Mad River Glen near Waitsfield started as one of Vermont’s first ski areas in 1948. Through the years it eschewed the commercialisation that befell other ski resorts and provided a frill-free home for die-hard skiers, relying solely on the appeal of some of the most challenging ski trails in the east. With 250 inches of natural snow a year, it hardly needs snow making machines — although, just to be on the safe side, it actually has two.
In 1995, the ski area was put up for sale. Afraid of the changes a new corporate owner might bring, a group of skiers formed a co-operative and bought Mad River Glen.
The co-operative works to fulfill a simple mission: “To forever protect the classic Mad River Glen skiing experience by preserving low-skier density, natural terrain and forests, varied trail character, and friendly community atmosphere for the benefit of shareholders, area personnel and patrons.”
It works quite simply: a co-op member invests $2,000 in a share. You can also purchase your share in installments with interest. Members get attractive shareholder discounts on season tickets, day passes and other products.
Four years after buying the ski area, the co-op issued share number 1,667 and paid off its entire mortgage. Since then, MRGC has invested an additional $4 million in capital projects. Skiers even donated $1.8 million to refurbish the historic single-chair lift, the only one in the continental USA. The co-op has been in the black for 13 of the past 15 seasons and operates with no debt.
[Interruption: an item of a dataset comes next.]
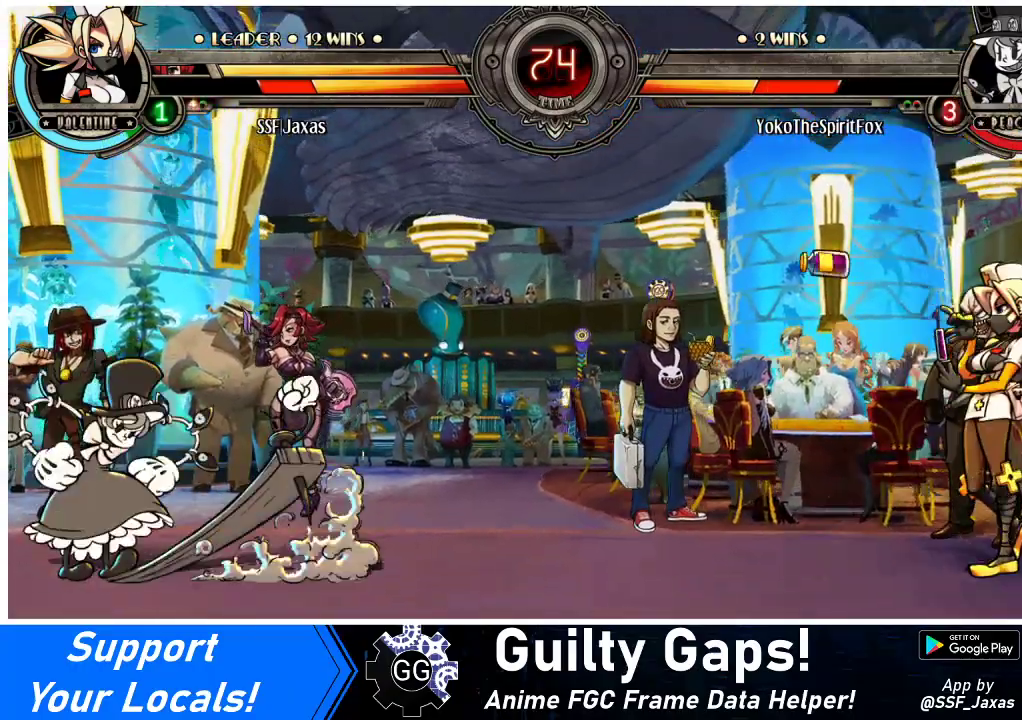
{"buttons": ["DPAD_DOWN", "DPAD_RIGHT"], "events": [[367, "SQUARE", "up"], [467, "DPAD_DOWN", "down"], [500, "DPAD_RIGHT", "down"]]}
The members elect the board which has six seats set aside for Vermont members and three for out-of-state members. When you leave the co-op you get your $2,000 back from the investment of the next incoming member, less a $100 processing fee. That way, the co-op’s capital base cannot be eroded by people leaving en masse.
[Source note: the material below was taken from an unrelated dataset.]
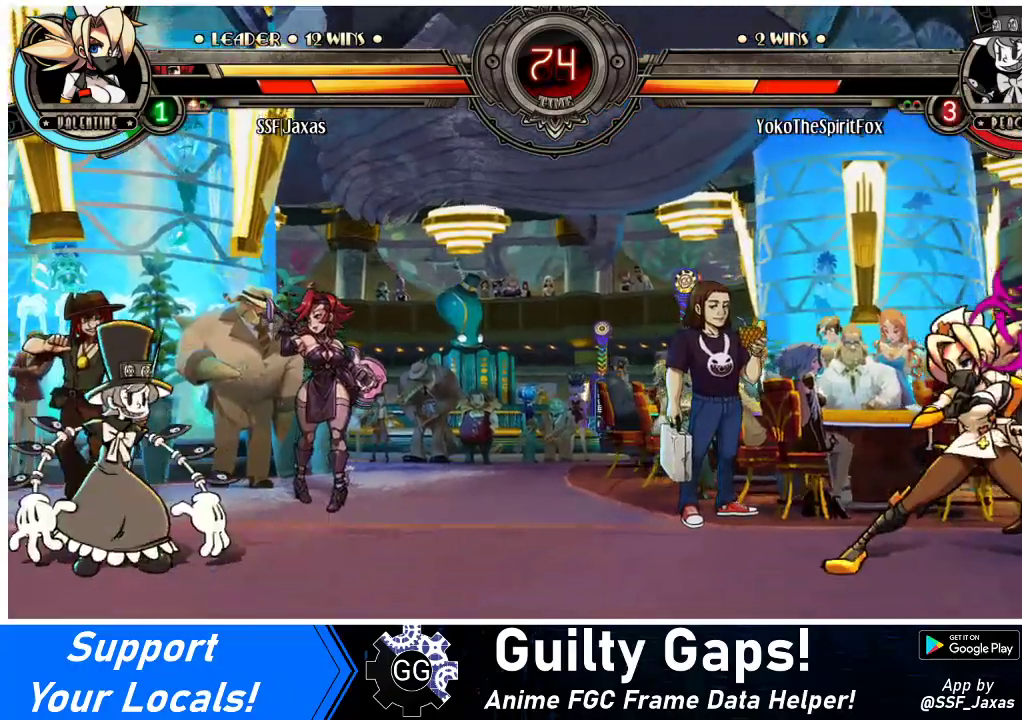
{"buttons": ["SQUARE"], "events": [[67, "DPAD_DOWN", "up"], [67, "SQUARE", "down"], [133, "DPAD_RIGHT", "up"]]}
The other interesting duty of the co-op member is to pay each year, by October 1st, the Annual Purchase Requirement (APR) set annually by the board. In 2010, the APR was $200. Members can use the APR payment to charge season tickets, day passes, lift tickets, meals, rentals, repairs and services. This gives the Co-op $400,000 in cash flow at the beginning of the season and reduces its borrowing costs substantially.
Two hours south of Mad River Glen, another Vermont group is engaged in an effort to buy the Magic Mountain ski resort. In this case, organisers Magic Mountain LLC are starting off by selling 300 memberships at $3,000, with one vote each. With those funds, the members will purchase a 33 per cent interest in the holding company, although they will elect three of the five board members. With additional tranches of memberships sold over the next five years, the plan is for the members to buy 60 per cent of the company and then the member shareholders will elect all five directors. The organisers are hoping they will achieve their first goal of selling 300 memberships this year.
Thousands of miles away in Terrace, British Colombia, a similar group has created My Mountain Co-op, the first skiers’ co-op in Canada. The owners of Shames Mountain Ski Area want to retire and a “community services co-op”
wants to buy the mountain. Keeping the ski area in business means a lot to the region’s skiers and to the local economy.
The co-op has just started its campaign to raise $2 million (CDN) to buy the mountain and set aside funds for capital improvement. The co-op is selling 5,000 refundable individual shares at $299 each and looking for business memberships and corporate sponsors. My Mountain
Co-op is enthused by the solid success of Mad River Glen Co-operative and hopes to buy the mountain in 2012.
In each of these efforts, it is seen that preserving the ski area is part of strengthening the local economy and building community: all good co-operative values.